– Откуда, почтенный Абай, такой нож у тебя? Редкой работы вещь! Отменное железо!
Адай оживился – сумел-таки угодить бегу. С нарочитой небрежностью сронил:
– Да так, у одного кочевого кузнеца по случаю прикупил. Сказывал он, что за рекой Ирба есть удивительная гора. Вся целиком из железа! Издавна хонгораи у ручья Железного роют ямки в земле да руду выкапывают. Железо пожогами выплавляют.
Бег тут же прикинул в уме: «Немалые выгоды сулит подарочек. Надо бы на ирбинских подданных ясак наложить не мягкой рухлядью, а железом. Железо в цене дороже собольих и беличьих шкурок. – И покосился на заклятого дружка: – Интересно, зачем это Адай проболтался о прибыльном дельце? Скаредней бая в степи трудно сыскать. Быстрей песок засыплет пустые глазницы черепа, лежащего в степи, чем его глаза насытятся видом денег и золота. Хитрый лис! Намеренно распустил свой язык. Как возле норки сурка кружит. Петли вяжет, силки расставляет… Ну, ну, охотничек, смелее!»
А бай между тем дальше вкрадчиво плетёт паутину словес:
– Негоже старым приятелям держать сердце друг на друга. Не пора ли в знак примирения породниться? Поставить новую юрту молодым да наделить множеством скота. Тут и раздору пустому конец.
От человеческого языка, говорят, даже камень может расколоться. Задумался Курага: «И впрямь, с чего бы им, двум богатеям, продолжать враждовать? Богаче жениха для Побырган всё равно в здешних местах не сыскать. Начин и собой не дурён – не противен будет. А то, что у парня ветер в голове гуляет, невелика беда. У моей хитромудрой лисоньки ума на двоих хватит. А нравом она и вовсе кремень! Живо приберёт молодца к рукам».
Видя, как взгляд бега помягчел, Адай, наконец, ступил на самую тайную тропу разговора:
– Приехал я, сиятельный бег, горе своё с тобой разделить, о родственной помощи молить. Не дашь ли своему наглому батраку укорот, чтоб навета на моего сына не возводил? Не дело, когда презренные рабы осмеливаются, как паршивые псы, брехать и клыки вонзать в благородное тело баев. Скоро, на второй день месяца заготовки бересты[18], твой дерзкий батрак Айдас призовёт на улусный суд моего Начина. Не попусти испачкать грязной сплетней светлое имя будущего княжеского зятя! Не позволь оскорбить его белого тела плетью! Власть бега грозная, тяжёлая, но и благотворная, как солнце на небе.

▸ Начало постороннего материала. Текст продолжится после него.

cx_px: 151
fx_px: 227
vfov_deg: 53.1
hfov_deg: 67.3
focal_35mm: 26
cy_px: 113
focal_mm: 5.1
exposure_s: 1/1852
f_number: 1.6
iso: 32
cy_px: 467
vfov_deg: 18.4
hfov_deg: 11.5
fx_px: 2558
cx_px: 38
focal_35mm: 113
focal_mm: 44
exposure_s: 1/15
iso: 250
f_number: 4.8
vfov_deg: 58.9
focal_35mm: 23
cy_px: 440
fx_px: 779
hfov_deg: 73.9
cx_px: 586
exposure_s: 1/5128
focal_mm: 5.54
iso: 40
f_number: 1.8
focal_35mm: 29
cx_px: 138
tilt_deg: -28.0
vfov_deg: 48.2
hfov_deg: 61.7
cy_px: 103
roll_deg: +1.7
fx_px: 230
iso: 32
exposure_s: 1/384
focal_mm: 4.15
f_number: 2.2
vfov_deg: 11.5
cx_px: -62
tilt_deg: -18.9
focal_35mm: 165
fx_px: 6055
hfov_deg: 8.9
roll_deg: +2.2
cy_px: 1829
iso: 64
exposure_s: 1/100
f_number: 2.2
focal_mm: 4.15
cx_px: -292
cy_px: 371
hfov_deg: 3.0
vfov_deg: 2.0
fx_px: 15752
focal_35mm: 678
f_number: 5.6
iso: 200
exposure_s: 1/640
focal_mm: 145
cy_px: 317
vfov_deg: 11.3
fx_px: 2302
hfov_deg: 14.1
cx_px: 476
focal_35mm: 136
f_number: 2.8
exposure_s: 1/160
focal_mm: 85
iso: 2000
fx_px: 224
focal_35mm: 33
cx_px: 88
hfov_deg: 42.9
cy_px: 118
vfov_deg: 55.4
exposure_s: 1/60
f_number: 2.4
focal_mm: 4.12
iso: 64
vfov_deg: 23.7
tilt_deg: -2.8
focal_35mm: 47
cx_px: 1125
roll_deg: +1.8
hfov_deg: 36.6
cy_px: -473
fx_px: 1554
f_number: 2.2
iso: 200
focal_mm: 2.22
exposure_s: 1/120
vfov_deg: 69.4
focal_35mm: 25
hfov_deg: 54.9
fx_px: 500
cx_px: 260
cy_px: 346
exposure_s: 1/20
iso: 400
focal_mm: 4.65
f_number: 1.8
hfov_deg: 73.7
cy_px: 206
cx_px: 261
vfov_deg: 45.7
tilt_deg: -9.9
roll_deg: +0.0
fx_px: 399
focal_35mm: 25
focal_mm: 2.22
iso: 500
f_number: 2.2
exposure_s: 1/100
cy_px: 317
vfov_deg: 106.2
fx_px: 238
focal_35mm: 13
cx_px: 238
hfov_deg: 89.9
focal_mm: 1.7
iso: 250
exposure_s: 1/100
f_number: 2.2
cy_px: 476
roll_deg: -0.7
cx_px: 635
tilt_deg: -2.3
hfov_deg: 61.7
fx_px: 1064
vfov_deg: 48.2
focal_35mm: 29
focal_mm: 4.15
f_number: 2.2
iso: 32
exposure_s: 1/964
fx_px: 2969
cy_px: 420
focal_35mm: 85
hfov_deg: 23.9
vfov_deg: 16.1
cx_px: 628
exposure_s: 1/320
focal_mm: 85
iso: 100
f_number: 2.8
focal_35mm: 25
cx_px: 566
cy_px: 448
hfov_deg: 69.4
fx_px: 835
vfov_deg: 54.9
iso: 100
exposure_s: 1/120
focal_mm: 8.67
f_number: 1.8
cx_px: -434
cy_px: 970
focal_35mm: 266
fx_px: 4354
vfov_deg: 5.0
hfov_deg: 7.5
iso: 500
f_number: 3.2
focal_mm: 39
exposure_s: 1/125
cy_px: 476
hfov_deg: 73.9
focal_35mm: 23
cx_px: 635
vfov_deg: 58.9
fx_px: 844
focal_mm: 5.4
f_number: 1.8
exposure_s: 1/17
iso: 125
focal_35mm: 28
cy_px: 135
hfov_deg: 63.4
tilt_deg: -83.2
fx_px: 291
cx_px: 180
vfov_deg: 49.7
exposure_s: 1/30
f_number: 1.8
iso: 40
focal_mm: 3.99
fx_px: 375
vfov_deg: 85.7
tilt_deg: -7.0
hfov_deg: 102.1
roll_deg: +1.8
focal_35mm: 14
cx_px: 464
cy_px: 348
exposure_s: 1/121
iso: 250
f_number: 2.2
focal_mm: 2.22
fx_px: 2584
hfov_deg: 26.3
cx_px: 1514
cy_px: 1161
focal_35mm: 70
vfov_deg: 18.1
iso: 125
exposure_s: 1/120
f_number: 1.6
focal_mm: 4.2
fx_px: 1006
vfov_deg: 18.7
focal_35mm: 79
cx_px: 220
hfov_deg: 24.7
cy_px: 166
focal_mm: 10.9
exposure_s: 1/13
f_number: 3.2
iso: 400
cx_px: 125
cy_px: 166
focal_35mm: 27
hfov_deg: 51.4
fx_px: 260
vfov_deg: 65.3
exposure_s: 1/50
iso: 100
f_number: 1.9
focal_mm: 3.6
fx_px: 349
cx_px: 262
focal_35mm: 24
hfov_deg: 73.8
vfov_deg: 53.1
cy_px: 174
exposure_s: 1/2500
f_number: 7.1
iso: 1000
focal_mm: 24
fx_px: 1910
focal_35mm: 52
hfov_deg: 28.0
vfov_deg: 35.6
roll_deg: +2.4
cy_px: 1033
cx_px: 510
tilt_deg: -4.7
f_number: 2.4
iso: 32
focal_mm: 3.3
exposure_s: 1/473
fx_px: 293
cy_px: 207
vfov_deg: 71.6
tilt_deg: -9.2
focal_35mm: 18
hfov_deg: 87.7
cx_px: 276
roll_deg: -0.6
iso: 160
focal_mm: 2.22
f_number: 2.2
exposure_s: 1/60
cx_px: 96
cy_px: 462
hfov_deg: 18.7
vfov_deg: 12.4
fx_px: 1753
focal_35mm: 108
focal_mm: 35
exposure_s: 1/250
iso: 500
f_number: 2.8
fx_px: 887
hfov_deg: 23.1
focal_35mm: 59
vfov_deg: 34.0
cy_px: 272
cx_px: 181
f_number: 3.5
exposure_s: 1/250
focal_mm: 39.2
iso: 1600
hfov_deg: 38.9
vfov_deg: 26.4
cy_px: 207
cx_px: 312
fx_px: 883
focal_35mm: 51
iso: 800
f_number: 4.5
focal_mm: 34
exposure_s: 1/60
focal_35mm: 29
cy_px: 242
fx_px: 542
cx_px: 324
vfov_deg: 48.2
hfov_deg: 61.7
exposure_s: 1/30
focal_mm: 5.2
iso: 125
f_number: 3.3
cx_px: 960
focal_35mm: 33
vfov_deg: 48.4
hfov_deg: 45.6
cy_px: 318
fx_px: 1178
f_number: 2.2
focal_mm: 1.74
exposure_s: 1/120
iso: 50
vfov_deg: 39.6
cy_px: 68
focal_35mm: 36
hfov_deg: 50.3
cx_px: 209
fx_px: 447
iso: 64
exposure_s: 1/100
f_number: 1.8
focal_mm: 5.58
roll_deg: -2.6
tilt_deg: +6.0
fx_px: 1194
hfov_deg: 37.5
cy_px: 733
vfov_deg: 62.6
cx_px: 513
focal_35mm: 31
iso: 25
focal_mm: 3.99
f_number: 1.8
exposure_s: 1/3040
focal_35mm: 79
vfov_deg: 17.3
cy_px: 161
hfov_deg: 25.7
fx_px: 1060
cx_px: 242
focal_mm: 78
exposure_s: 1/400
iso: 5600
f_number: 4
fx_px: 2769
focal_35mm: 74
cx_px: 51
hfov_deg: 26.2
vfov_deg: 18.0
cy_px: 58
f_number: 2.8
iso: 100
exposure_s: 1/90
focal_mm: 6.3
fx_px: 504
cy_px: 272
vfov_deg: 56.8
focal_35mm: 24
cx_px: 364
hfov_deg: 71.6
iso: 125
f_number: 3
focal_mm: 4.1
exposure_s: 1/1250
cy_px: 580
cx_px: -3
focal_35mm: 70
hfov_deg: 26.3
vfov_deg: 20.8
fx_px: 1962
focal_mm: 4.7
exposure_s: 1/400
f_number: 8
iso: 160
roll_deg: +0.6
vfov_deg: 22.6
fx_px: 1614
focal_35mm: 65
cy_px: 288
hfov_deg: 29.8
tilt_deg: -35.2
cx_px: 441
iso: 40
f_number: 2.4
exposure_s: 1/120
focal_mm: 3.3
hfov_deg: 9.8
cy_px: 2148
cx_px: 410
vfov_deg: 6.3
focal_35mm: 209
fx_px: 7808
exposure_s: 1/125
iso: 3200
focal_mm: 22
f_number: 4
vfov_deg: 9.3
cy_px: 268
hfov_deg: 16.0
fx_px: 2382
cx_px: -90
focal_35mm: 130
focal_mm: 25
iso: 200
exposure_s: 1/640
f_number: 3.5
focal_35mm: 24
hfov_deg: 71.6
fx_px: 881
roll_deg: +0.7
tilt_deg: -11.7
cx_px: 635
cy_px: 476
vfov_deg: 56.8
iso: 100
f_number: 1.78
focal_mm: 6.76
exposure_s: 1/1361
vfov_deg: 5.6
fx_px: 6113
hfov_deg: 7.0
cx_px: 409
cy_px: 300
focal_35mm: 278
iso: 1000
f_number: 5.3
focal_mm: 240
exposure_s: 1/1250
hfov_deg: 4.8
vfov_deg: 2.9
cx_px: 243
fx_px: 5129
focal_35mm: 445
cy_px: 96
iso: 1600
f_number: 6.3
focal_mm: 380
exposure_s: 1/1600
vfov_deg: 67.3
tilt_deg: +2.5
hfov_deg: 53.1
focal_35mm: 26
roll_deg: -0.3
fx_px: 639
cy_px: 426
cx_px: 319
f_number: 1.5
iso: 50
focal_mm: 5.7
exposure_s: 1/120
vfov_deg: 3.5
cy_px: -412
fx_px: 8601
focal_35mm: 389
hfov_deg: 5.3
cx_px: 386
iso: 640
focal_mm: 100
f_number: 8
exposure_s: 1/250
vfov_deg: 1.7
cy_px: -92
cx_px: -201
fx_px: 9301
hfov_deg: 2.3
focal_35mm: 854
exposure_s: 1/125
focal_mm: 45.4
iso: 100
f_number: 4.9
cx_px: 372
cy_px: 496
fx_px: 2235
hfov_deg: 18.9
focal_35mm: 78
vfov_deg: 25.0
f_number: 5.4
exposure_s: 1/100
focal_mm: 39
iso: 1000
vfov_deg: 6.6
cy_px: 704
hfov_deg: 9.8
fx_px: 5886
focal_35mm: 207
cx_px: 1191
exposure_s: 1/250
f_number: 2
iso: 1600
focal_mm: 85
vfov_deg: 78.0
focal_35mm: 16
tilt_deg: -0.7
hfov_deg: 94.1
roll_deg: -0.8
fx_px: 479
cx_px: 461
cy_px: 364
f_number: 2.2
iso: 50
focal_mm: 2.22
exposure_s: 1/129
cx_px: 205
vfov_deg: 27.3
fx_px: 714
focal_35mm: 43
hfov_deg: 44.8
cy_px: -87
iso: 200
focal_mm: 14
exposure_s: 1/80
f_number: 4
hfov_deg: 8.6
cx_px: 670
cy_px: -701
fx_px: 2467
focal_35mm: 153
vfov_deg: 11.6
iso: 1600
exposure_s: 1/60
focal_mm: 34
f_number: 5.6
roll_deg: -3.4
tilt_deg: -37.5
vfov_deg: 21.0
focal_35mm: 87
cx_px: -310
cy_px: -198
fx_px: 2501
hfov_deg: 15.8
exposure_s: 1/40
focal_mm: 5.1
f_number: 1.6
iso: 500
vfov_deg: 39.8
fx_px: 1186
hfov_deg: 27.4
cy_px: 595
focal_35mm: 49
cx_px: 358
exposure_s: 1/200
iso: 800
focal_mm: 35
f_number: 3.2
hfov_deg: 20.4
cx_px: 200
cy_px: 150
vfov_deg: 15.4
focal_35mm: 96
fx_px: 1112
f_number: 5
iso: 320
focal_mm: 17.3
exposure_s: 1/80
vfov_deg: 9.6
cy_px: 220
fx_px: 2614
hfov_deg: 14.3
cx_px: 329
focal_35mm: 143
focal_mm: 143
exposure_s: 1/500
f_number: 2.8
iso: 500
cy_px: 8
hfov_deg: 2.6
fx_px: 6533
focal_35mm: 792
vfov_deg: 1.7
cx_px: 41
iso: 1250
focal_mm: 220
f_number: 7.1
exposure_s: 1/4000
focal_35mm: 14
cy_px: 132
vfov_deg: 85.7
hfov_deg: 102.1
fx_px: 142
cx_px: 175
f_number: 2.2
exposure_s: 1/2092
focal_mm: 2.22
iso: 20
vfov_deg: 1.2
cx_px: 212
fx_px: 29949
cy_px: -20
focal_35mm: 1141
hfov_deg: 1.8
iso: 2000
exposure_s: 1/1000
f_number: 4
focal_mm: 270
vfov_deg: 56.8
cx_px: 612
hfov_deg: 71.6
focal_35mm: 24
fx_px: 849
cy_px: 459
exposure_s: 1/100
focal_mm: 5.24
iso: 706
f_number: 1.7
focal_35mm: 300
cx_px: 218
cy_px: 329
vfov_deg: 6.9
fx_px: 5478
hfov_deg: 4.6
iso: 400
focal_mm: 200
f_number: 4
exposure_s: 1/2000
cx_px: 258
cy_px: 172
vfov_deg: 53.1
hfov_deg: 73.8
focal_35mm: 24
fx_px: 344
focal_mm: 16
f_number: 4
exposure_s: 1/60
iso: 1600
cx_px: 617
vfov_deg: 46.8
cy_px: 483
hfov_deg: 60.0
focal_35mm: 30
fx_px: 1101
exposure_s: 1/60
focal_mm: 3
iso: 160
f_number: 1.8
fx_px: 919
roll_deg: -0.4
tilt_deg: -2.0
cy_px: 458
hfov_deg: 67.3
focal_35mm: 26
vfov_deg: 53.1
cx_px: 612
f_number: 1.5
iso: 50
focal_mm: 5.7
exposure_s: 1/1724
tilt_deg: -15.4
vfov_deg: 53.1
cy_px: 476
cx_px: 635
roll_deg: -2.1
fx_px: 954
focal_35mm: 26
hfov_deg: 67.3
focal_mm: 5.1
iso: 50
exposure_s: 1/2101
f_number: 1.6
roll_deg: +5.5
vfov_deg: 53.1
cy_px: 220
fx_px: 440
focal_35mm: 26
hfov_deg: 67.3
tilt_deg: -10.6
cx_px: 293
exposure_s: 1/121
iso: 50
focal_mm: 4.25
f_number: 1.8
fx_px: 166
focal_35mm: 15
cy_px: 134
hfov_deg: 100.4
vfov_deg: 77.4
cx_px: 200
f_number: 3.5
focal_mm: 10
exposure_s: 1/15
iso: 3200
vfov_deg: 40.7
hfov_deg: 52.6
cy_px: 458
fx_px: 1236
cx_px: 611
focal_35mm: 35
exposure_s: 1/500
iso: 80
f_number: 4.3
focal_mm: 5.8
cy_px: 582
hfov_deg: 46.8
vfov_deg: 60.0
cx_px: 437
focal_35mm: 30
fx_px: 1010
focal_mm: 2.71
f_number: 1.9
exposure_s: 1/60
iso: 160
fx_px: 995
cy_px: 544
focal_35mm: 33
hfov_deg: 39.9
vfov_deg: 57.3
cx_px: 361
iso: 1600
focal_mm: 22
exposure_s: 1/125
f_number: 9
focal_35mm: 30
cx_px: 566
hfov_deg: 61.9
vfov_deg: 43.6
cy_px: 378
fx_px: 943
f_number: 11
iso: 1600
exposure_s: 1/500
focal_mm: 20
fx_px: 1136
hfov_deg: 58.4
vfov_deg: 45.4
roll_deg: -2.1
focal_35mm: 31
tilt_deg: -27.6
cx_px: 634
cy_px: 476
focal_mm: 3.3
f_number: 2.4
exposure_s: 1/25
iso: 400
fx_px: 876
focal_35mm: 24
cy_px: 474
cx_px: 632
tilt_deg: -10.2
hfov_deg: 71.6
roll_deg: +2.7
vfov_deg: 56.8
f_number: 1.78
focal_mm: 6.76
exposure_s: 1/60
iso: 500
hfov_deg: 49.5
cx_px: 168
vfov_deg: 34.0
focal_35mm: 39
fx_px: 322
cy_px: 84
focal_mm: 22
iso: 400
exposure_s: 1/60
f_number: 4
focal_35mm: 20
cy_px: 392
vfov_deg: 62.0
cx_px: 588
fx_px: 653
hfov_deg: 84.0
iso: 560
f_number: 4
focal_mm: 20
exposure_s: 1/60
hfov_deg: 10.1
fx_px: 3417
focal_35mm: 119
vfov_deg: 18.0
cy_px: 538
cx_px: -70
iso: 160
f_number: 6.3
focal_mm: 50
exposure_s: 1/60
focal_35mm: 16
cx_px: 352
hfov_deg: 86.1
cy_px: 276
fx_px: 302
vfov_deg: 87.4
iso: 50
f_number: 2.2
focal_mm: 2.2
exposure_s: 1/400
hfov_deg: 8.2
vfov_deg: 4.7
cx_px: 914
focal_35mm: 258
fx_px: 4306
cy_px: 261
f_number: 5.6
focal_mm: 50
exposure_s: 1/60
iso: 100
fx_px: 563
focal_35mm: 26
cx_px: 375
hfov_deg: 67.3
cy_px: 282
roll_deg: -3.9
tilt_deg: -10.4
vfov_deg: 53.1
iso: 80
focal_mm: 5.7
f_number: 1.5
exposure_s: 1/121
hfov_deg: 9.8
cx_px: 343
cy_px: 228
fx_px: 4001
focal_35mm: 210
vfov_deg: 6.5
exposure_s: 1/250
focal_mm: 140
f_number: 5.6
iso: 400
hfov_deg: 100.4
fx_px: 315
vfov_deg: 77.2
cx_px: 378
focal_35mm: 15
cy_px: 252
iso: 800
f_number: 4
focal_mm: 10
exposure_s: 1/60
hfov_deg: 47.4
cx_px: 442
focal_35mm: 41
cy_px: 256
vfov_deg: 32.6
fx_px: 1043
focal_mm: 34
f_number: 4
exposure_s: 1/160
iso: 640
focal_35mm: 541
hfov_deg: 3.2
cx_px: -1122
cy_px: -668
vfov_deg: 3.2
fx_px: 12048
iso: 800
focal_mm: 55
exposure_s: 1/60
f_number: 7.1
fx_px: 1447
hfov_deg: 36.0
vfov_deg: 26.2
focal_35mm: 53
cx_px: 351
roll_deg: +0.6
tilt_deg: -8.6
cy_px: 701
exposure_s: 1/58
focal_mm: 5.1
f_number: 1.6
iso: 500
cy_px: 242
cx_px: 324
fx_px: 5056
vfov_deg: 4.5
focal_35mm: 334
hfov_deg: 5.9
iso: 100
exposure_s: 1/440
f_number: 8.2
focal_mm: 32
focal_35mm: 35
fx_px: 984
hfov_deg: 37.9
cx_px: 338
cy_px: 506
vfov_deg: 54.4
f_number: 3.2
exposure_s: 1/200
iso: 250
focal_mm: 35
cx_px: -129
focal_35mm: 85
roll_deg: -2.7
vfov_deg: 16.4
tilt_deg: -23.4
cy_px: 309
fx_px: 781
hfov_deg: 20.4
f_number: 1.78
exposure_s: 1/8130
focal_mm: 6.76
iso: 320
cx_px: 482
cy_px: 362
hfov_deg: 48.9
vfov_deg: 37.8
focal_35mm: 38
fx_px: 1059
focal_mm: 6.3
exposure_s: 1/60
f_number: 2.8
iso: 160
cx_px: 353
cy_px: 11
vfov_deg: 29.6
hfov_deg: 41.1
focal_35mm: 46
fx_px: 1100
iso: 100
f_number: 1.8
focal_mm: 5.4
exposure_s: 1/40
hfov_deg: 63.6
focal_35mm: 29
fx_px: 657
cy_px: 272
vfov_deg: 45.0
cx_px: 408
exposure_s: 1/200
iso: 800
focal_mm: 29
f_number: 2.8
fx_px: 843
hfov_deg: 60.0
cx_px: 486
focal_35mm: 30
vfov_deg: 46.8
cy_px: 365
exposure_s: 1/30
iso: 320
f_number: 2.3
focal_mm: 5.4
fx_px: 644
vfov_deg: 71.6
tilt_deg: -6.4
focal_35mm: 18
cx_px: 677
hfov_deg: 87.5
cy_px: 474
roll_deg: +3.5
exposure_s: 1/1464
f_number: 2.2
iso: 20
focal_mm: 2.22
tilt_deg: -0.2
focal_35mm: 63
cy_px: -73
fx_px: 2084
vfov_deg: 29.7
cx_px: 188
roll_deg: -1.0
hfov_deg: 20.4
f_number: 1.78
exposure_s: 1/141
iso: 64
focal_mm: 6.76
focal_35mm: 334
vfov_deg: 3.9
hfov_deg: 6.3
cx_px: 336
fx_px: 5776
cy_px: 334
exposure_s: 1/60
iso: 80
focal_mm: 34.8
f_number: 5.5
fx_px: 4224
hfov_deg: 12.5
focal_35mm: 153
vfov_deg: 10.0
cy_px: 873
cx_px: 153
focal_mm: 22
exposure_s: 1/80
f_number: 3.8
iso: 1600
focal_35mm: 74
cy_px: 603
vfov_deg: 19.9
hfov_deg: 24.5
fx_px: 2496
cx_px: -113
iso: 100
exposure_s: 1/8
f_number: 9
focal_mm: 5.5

«И в самом деле, – согласился в мыслях польщённый князец, – разнесут потом аульные сороки по округе, что Курага дочь, как какую-то плешивую овцу, выпихнул на руки никудышнику с поротой задницей. Надо, надо сохранить достоинство байского сынка. Будет тебе, Адай, щедрый отдарок за подношения».
Но вслух ничего не посулил, отделался отговоркой:
– Если вдвоём поднимать бревно, оно легче вдвое. Да будут благосклонны к нам верхние духи, и с этой напастью справимся.
С тем и проводил из юрты озабоченного Адая. А сам велел тайно призвать к себе палача улусного суда – Чухула. С полнамёка тот понимал волю бега: то его плеть насмерть хлестала, срывая окровавленные лоскуты кожи со спины, то вдруг становилась шёлковой – не секла, а нежно гладила спинку провинившегося. Это смотря по размерам мзды, часть которой за догадливость бег жаловал приближённому батыру. И чем больше плата, тем нерушимей каменное молчание палача. Никакая арака не развяжет языка преданному служивому.
Вот и сейчас Курага на ухо шепнул Чухулу приказ и отсыпал в протянутые ладони половину серебряных монет из пожертвованного Адаем кошеля. Низко поклонившись, Чухул тенью выскользнул из юрты, а Курага наконец возлёг на шёлковое покрывало пышного ложа и, довольный собой, захрапел до вечера.